Repeat the lines of the material below exactly, beginning at the one with "output reg [7:0] mem_data" and stopping after the last.

▸ DATA FOR ANALYSIS:

• • • • • • •

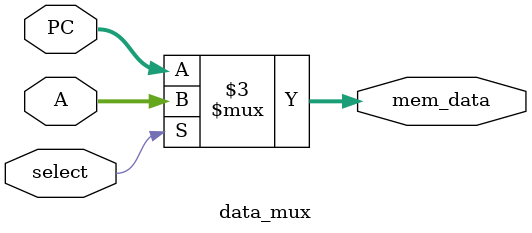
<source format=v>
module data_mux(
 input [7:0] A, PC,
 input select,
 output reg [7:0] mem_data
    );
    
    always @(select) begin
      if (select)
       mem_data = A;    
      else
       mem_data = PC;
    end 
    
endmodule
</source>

• • • • • • •

▸ RESPONSE TO THE TASK:
 output reg [7:0] mem_data
    );
    
    always @(select) begin
      if (select)
       mem_data = A;    
      else
       mem_data = PC;
    end 
    
endmodule
</source>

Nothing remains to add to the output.